The following morning, Chaim met Eli at shul. “The conductor never wound up punching my ticket,” Chaim said, “so take it. You can still use it.”

“I’m not sure I can,” replied Eli. “Although it wasn’t punched, you made use of it. Using it again would be like stealing from the company. It’s like reusing a postage stamp that was not canceled.”

“Why?” asked Chaim. “If they don’t bother to come around collecting, that’s their problem. I would say LIRR was mochel the fare.”

The two decided to speak to Rabbi Dayan. After learning what happened, Rabbi Dayan said, “Mechilah doesn’t seem to play a role here. Mechilah requires a willingness to forgo and release the other party of liability. In this case, neither the company nor the conductor intended to allow Chaim to ride for free.

“What this case involves is a lost fare, and since there is no requirement of hashavas aveidah vis-à-vis a gentile when the mistake is his, you are not required to dispose of the ticket” [Choshen Mishpat 259:7; 266:1]

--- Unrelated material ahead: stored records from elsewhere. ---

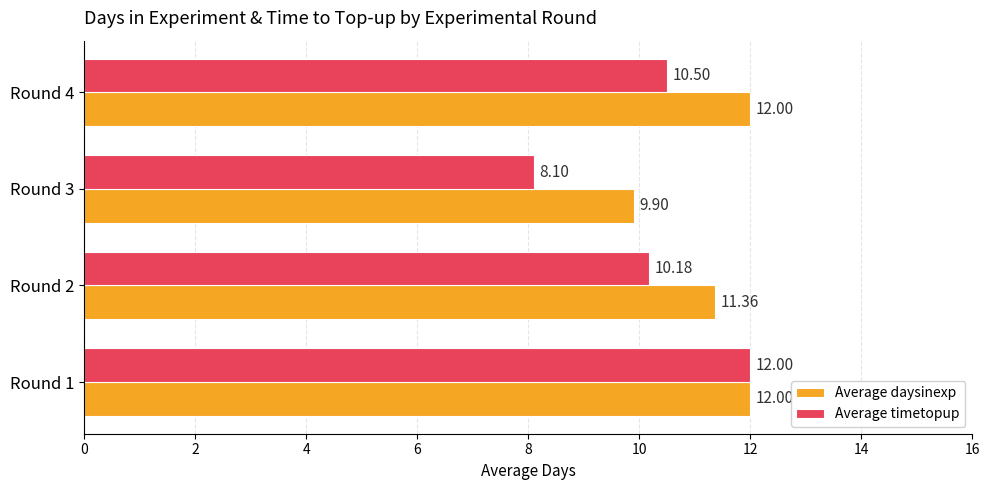

Between Round 1 and Round 3, which series saw the biggest shift?

Average timetopup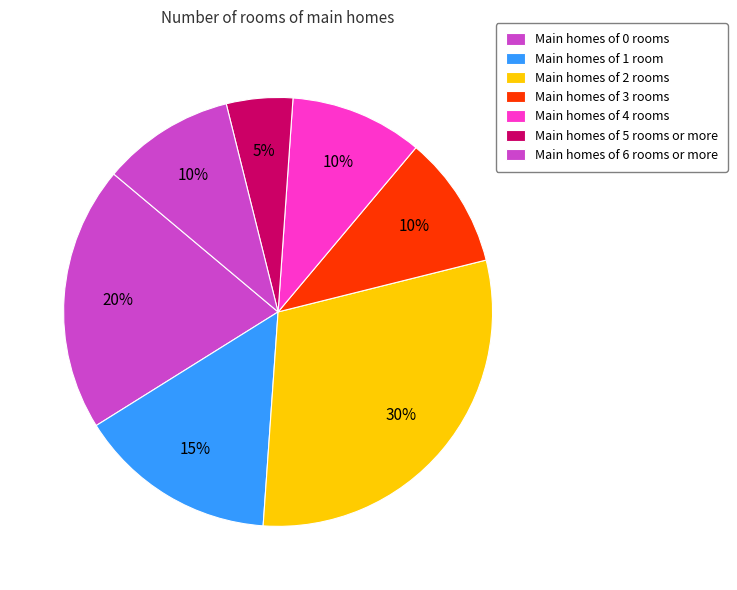

Does any single category account for the majority?

No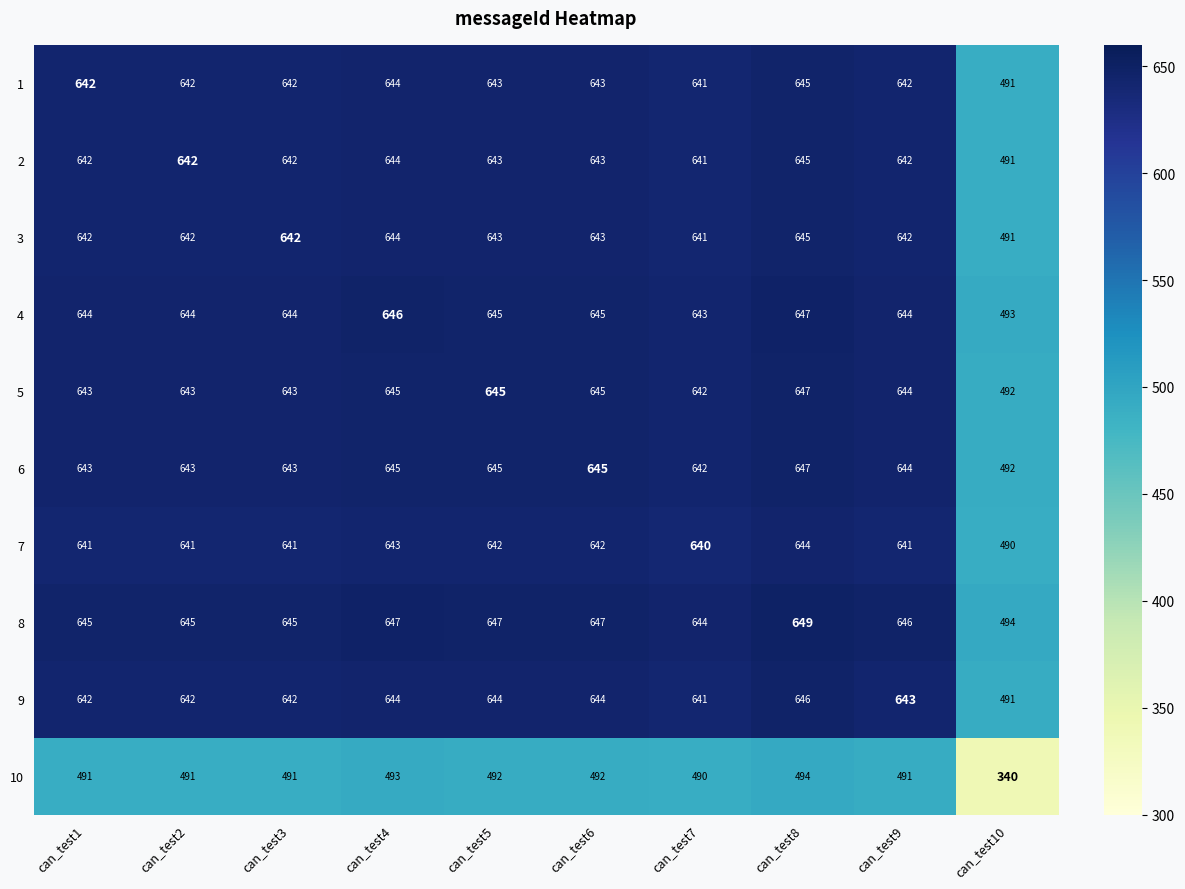

What is the sum of all 4 values?

6295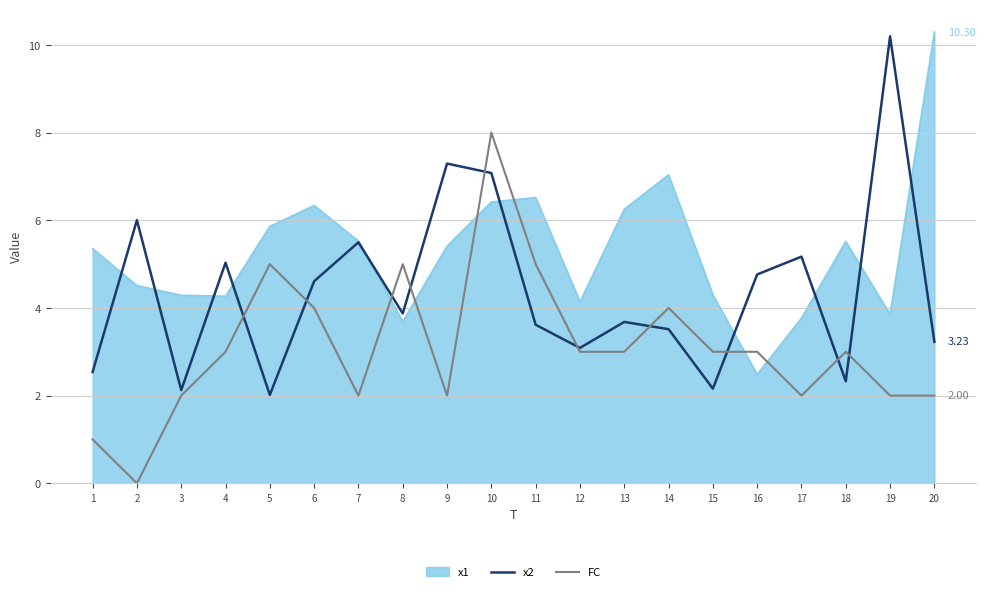

Between which two adjacent categories do FC and x1 first intersect?

7 and 8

“This ticket is different than a postage stamp that was not canceled – for two reasons. First, a stamp attached to a letter is clearly payment for that letter. In contrast, your ticket isn’t associated with any particular ride. Second, it’s a federal crime to reuse a postage stamp that has already been used even if not physically canceled [U.S. Code, Title 18 § 1720], but there isn’t a similar crime for reusing a ticket. Thus, dina d’malchusa dina applies in the first instance but not in the latter.” [Choshen Mishpat 369:6,11]

“So Chaim can return the ticket to you if he hasn’t yet paid you. He did nothing wrong. Had he purposefully avoided getting his ticket punched by feigning sleep, for example, that would have been wrong and caused a chillul Hashem. But he didn’t. [Choshen Mishpat 348:2]

“I should mention, though,” concluded Rabbi Dayan, “that the Chofetz Chaim was known for his impeccable integrity and for acting beyond the letter of the law, and he would tear a stamp when he sent a letter with a messenger, even though doing so was not halachically necessary.”